Okullarda kararların alınmasına ilköğretim birinci kademe öğretmenlerinin %34.3’ü “orta”, %29.9’u da “çok” derecesinde, ikinci kademe öğretmenleri ise %42.2 “orta” ve %35.5 ile de “çok” derecesinde katıldıklarını belirtmişlerdir (Bayram, 1998). Karar alma süreci ile ilgili olarak değinilmesi gereken sorunlardan biri de aşırı merkezci yönetimin gereği olarak bırakınız politika kararlarını, uygulama kararlarının bile merkezde alınması, taşra birimleri ve okul yönetimlerinin ise merkezde alınan kararların birer uygulayıcısı durumunda kalmalarıdır. Bu kararlar genellikle, kararlardan etkilenecek olan kişilerin/ uygulayıcıların görüşlerine başvurulmadan alındığından, uygulayıcılar tarafından sahiplenilmemekte, dolayısıyla uygulanabilirlikleri sınırlı kalmaktadır. Genel anlayış ve alışkanlığımızın gereği olarak, kararlar eğitimde de maalesef katılım olmadan, gereğince tartışılıp olgunlaştırılmadan, bir görüş birliğine varılmadan alınmakta, sonunda da alınan bir karar kısa süre içinde değişime uğramaktadır.

Planlama Süreci

Amaçları gerçekleştirmek üzere plan yapılması, planların uygulanması, her görev ya da uygulamanın bir plana bağlanması, sorun çözmede geçmiş örneklere dayanmak yerine çağdaş çözümler aranması, okulun amaçları ile mevcut kaynaklar arasında denge kurulması vb. konular bu süreç kapsamında değerlendirilebilir.

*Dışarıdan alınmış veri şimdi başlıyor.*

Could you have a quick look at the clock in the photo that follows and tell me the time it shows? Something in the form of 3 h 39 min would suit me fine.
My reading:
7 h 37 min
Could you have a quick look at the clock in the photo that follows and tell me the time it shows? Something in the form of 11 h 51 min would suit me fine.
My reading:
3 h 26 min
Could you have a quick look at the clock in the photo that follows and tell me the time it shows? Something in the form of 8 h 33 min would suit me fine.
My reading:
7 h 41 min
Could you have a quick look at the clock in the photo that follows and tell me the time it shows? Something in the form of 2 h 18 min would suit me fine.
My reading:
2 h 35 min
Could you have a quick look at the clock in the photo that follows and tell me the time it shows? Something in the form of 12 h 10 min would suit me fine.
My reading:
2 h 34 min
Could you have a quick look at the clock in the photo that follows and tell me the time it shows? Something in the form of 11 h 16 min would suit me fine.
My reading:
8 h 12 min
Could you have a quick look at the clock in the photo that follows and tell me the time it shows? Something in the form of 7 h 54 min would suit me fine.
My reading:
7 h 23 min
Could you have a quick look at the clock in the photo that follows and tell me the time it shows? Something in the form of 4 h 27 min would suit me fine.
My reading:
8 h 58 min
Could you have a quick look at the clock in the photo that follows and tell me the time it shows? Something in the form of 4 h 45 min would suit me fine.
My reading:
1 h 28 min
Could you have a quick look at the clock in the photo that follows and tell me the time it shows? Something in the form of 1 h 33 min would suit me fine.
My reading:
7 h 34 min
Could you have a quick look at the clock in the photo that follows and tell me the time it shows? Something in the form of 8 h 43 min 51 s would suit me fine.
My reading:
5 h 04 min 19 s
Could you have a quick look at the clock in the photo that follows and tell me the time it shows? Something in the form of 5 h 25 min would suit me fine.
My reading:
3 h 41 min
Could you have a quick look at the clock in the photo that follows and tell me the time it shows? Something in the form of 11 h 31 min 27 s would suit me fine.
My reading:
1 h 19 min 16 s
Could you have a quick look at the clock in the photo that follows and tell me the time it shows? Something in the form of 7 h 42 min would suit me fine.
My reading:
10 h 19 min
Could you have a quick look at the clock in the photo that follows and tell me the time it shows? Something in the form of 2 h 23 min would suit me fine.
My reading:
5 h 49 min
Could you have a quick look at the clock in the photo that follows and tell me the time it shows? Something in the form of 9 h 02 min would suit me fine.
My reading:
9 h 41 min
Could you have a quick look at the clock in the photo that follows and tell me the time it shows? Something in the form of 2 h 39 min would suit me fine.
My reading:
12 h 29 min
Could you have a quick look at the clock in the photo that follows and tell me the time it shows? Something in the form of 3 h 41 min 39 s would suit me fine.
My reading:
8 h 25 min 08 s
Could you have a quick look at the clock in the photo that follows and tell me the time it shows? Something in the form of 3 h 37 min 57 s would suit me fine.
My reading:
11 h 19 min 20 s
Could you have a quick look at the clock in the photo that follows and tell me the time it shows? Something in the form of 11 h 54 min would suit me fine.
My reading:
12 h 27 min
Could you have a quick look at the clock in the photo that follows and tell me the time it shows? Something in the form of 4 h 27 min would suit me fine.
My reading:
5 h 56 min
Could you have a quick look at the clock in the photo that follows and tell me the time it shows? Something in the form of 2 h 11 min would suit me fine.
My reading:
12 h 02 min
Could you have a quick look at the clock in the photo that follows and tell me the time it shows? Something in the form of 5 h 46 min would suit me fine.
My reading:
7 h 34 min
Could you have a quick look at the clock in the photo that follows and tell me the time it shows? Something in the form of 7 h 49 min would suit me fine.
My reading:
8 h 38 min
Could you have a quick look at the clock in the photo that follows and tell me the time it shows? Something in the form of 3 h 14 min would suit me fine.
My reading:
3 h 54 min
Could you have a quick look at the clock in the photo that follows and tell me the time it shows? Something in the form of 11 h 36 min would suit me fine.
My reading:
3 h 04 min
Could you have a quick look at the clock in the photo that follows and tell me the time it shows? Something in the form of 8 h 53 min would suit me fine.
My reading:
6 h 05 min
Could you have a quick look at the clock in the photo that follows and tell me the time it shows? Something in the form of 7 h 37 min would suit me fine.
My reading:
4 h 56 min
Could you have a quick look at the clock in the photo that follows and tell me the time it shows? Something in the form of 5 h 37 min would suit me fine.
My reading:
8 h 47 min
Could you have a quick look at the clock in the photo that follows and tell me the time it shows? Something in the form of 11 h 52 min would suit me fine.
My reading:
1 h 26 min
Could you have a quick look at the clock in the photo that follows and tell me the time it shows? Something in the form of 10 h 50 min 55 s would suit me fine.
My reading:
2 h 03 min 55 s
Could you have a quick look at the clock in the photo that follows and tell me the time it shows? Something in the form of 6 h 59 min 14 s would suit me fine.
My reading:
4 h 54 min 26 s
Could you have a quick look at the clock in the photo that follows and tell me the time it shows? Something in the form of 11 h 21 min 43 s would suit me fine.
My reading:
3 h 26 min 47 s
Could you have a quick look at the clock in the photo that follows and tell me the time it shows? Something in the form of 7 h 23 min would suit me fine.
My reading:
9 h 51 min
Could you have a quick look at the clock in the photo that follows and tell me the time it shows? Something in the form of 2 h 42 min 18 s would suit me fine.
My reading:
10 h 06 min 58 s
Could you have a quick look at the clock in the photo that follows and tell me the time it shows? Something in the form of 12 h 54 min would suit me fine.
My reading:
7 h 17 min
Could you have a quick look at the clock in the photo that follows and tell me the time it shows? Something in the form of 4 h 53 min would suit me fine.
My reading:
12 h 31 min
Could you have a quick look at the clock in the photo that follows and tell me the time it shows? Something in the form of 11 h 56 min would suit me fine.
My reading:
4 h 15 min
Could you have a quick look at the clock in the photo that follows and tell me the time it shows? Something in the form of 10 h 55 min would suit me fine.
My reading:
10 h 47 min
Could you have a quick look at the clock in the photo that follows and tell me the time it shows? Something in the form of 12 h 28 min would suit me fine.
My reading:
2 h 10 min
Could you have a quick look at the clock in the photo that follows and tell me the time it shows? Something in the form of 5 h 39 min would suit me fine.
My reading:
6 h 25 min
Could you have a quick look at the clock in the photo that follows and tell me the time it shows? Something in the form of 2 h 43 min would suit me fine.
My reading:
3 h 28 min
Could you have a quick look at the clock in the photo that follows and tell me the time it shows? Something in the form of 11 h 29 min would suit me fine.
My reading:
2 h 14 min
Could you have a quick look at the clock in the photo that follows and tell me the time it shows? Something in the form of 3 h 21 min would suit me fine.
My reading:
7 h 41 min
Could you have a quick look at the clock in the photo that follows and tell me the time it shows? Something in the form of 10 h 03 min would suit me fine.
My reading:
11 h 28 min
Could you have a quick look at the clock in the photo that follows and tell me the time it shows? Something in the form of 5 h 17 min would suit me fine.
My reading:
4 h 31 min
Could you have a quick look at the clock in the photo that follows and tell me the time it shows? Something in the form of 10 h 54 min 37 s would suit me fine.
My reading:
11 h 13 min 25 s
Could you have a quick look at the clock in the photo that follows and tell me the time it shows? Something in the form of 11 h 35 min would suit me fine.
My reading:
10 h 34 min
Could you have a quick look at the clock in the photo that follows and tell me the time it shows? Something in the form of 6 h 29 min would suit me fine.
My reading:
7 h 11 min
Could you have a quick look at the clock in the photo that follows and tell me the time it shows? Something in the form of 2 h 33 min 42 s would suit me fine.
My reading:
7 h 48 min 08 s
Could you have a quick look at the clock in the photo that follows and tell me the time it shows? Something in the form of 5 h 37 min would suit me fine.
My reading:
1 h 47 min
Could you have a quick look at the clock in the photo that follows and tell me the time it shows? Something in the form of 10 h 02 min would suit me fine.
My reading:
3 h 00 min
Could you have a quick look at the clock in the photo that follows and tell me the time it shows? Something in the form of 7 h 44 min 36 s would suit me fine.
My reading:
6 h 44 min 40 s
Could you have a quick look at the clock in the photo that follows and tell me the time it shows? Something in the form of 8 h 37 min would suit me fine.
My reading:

Eğitim yöneticilerimizin planlama alışkanlığının olduğunu söylemek zor görünmektedir. Eğitim yöneticilerimiz de ulusal bir alışkanlık olarak kısa erimli yaşamakta, işleri öncelik sırasına koyma, kaynakları ekili ve verimli kullanmak için akıllıca birleştirme, hedefleri gerçekleştirmek üzere birden çok yol/alternatif geliştirme gibi uygulamalara gitmemektedir. Ayrıca karar sürecinde olduğu gibi

önemli işler merkezde planlandığından eğitim yöneticilerimizden sadece bu planları uygulaması beklenmektedir.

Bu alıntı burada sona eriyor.